Henry Bauchau

henry bauchau

Henry Bauchau

De profil : une médaille, une monnaie antique aux traits fins, presque ascétiques, à la frappe nette, adoucie par l’usage parmi les hommes. Toute la force des choses qui se savent fragiles à cause du symbole et féminines à cause de l’image !

De face : un visage d’enfant riant de la farce qu’il vient de vous jouer, lui qui n’aime ni la fascinante violence ni les pouvoirs dont elle devient très vite le coryphée sanglant ou la noire tragédienne.

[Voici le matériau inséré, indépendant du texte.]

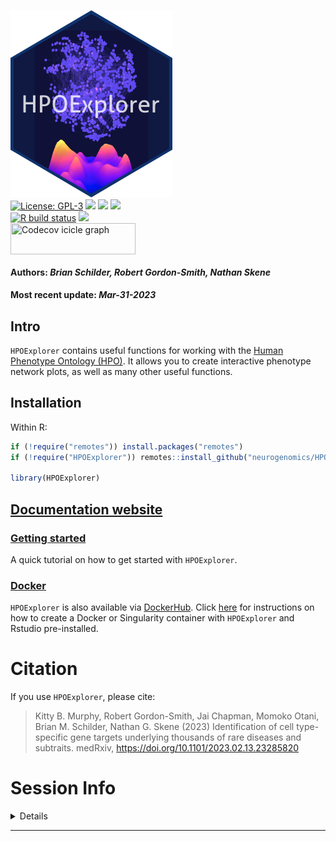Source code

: <img src='https://github.com/neurogenomics/HPOExplorer/raw/master/inst/hex/hex.png' title='Hex sticker for HPOExplorer' height='300'><br>
[![License:
GPL-3](https://img.shields.io/badge/license-GPL--3-blue.svg)](https://cran.r-project.org/web/licenses/GPL-3)
[![](https://img.shields.io/badge/devel%20version-0.99.7-black.svg)](https://github.com/neurogenomics/HPOExplorer)
[![](https://img.shields.io/github/languages/code-size/neurogenomics/HPOExplorer.svg)](https://github.com/neurogenomics/HPOExplorer)
[![](https://img.shields.io/github/last-commit/neurogenomics/HPOExplorer.svg)](https://github.com/neurogenomics/HPOExplorer/commits/master)
<br> [![R build
status](https://github.com/neurogenomics/HPOExplorer/workflows/rworkflows/badge.svg)](https://github.com/neurogenomics/HPOExplorer/actions)
[![](https://codecov.io/gh/neurogenomics/HPOExplorer/branch/master/graph/badge.svg)](https://codecov.io/gh/neurogenomics/HPOExplorer)
<br>
<a href='https://app.codecov.io/gh/neurogenomics/HPOExplorer/tree/master' target='_blank'><img src='https://codecov.io/gh/neurogenomics/HPOExplorer/branch/master/graphs/icicle.svg' title='Codecov icicle graph' width='200' height='50' style='vertical-align: top;'></a>  
<h4>  
Authors: <i>Brian Schilder, Robert Gordon-Smith, Nathan Skene</i>  
</h4>
<h4>  
Most recent update: <i>Mar-31-2023</i>  
</h4>

## Intro

`HPOExplorer` contains useful functions for working with the [Human
Phenotype Ontology (HPO)](https://hpo.jax.org/app/). It allows you to
create interactive phenotype network plots, as well as many other useful
functions.

## Installation

Within R:

``` r
if (!require("remotes")) install.packages("remotes")
if (!require("HPOExplorer")) remotes::install_github("neurogenomics/HPOExplorer")

library(HPOExplorer)
```

## [Documentation website](https://neurogenomics.github.io/HPOExplorer/)

### [Getting started](https://neurogenomics.github.io/HPOExplorer/articles/HPOExplorer.html)

A quick tutorial on how to get started with `HPOExplorer`.

### [Docker](https://neurogenomics.github.io/HPOExplorer/articles/docker.html)

`HPOExplorer` is also available via
[DockerHub](https://hub.docker.com/repository/docker/neurogenomicslab/hpoexplorer).
Click
[here](https://neurogenomics.github.io/HPOExplorer/articles/docker.html)
for instructions on how to create a Docker or Singularity container with
`HPOExplorer` and Rstudio pre-installed.

# Citation

If you use `HPOExplorer`, please cite:

<!-- Modify this by editing the file: inst/CITATION  -->

> Kitty B. Murphy, Robert Gordon-Smith, Jai Chapman, Momoko Otani, Brian
> M. Schilder, Nathan G. Skene (2023) Identification of cell
> type-specific gene targets underlying thousands of rare diseases and
> subtraits. medRxiv, <https://doi.org/10.1101/2023.02.13.23285820>

# Session Info

<details>

``` r
utils::sessionInfo()
```

    ## R version 4.2.1 (2022-06-23)
    ## Platform: x86_64-apple-darwin17.0 (64-bit)
    ## Running under: macOS Big Sur ... 10.16
    ## 
    ## Matrix products: default
    ## BLAS:   /Library/Frameworks/R.framework/Versions/4.2/Resources/lib/libRblas.0.dylib
    ## LAPACK: /Library/Frameworks/R.framework/Versions/4.2/Resources/lib/libRlapack.dylib
    ## 
    ## locale:
    ## [1] en_US.UTF-8/en_US.UTF-8/en_US.UTF-8/C/en_US.UTF-8/en_US.UTF-8
    ## 
    ## attached base packages:
    ## [1] stats     graphics  grDevices utils     datasets  methods   base     
    ## 
    ## loaded via a namespace (and not attached):
    ##  [1] here_1.0.1          rprojroot_2.0.3     digest_0.6.31      
    ##  [4] utf8_1.2.3          BiocFileCache_2.6.1 R6_2.5.1           
    ##  [7] stats4_4.2.1        RSQLite_2.3.0       evaluate_0.20      
    ## [10] httr_1.4.5          ggplot2_3.4.1       pillar_1.9.0       
    ## [13] yulab.utils_0.0.6   rworkflows_0.99.8   biocViews_1.66.3   
    ## [16] rlang_1.1.0         curl_5.0.0          data.table_1.14.8  
    ## [19] rstudioapi_0.14     whisker_0.4.1       blob_1.2.4         
    ## [22] DT_0.27             RUnit_0.4.32        rmarkdown_2.20.1   
    ## [25] desc_1.4.2          readr_2.1.4         stringr_1.5.0      
    ## [28] htmlwidgets_1.6.2   dlstats_0.1.6       BiocPkgTools_1.16.1
    ## [31] igraph_1.4.1        RCurl_1.98-1.10     bit_4.0.5          
    ## [34] munsell_0.5.0       compiler_4.2.1      xfun_0.37          
    ## [37] pkgconfig_2.0.3     BiocGenerics_0.44.0 rorcid_0.7.0       
    ## [40] htmltools_0.5.4     tidyselect_1.2.0    tibble_3.2.1       
    ## [43] httpcode_0.3.0      XML_3.99-0.14       fansi_1.0.4        
    ## [46] dplyr_1.1.1         tzdb_0.3.0          dbplyr_2.3.2       
    ## [49] bitops_1.0-7        rappdirs_0.3.3      crul_1.3           
    ## [52] grid_4.2.1          RBGL_1.74.0         jsonlite_1.8.4     
    ## [55] gtable_0.3.3        lifecycle_1.0.3     DBI_1.1.3          
    ## [58] magrittr_2.0.3      scales_1.2.1        graph_1.76.0       
    ## [61] cli_3.6.0           stringi_1.7.12      cachem_1.0.7       
    ## [64] renv_0.17.2         fauxpas_0.5.0       xml2_1.3.3         
    ## [67] rvcheck_0.2.1       filelock_1.0.2      generics_0.1.3     
    ## [70] vctrs_0.6.1         gh_1.4.0            RColorBrewer_1.1-3 
    ## [73] tools_4.2.1         bit64_4.0.5         Biobase_2.58.0     
    ## [76] glue_1.6.2          hms_1.1.3           fastmap_1.1.1      
    ## [79] yaml_2.3.7          colorspace_2.1-0    BiocManager_1.30.20
    ## [82] rvest_1.0.3         memoise_2.0.1       badger_0.2.3       
    ## [85] knitr_1.42

</details>
<hr>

Orphée, il sait d’Eurydice qu’elle est celle aux yeux sauvages, souveraine du vaste empire des morts. De Dionysos, auquel il sacrifie sévèrement dans le poème, il dit qu’Apollon en a besoin pour construire le temps qu’est la prose. Ses longues mains fines apportant les réponses aux questions non encore posées. Son corps, ses façons d’aller et de faire, son « assiette » en somme sont d’un « homme de cheval » dont le plaisir tirerait, des figures jamais assez parfaites de la carrière, la leçon des passions absolues, et de l’effort, partagé entre la chair et l’âme, le goût d’un équilibre fusionnel rarement atteint. Il garde, dans la lenteur des gestes de son âge, des précautions de fiancé, des impatiences d’amoureux et des fatigues d’amant comblé. Il tient, debout dans son regard, comme si de la tour ne comptait que le guet.